**Supplied entries**
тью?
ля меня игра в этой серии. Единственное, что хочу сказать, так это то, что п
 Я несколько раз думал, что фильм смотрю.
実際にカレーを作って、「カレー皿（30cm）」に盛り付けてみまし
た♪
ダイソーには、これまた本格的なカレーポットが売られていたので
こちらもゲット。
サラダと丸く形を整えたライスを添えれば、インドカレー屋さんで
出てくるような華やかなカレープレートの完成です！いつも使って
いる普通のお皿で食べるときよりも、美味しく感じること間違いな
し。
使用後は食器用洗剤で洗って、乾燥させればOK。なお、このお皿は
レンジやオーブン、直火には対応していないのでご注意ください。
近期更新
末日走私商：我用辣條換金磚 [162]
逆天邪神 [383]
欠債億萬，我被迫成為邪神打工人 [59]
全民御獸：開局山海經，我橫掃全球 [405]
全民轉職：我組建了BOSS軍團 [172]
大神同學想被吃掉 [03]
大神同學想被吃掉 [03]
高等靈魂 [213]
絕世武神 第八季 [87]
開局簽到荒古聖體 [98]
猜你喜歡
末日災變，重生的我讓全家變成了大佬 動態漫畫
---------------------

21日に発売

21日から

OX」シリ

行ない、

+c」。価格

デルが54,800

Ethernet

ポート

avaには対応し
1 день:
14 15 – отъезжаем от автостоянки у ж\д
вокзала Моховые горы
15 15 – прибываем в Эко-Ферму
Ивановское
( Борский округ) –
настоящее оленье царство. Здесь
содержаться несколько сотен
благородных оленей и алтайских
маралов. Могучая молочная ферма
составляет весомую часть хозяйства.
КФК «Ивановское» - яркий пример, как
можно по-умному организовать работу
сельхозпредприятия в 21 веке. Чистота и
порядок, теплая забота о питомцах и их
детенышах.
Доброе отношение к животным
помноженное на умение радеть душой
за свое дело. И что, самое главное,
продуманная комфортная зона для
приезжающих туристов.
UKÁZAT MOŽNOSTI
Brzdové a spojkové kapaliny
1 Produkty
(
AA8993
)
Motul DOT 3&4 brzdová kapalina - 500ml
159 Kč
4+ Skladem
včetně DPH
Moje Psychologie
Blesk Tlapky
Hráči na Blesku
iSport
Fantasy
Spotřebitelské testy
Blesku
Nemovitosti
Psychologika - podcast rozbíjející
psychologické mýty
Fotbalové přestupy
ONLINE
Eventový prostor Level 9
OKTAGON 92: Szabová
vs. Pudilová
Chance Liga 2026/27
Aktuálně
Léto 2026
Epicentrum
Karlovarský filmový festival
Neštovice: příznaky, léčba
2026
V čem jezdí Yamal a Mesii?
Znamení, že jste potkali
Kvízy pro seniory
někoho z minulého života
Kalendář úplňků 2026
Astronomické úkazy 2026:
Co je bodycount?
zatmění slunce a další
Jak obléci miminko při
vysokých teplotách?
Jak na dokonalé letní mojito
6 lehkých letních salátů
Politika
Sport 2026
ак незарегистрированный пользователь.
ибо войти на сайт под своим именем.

**Work instructions**
Where a line in the records above contains the string "несколько", return that line.

**Expected answer**
 Я несколько раз думал, что фильм смотрю.
содержаться несколько сотен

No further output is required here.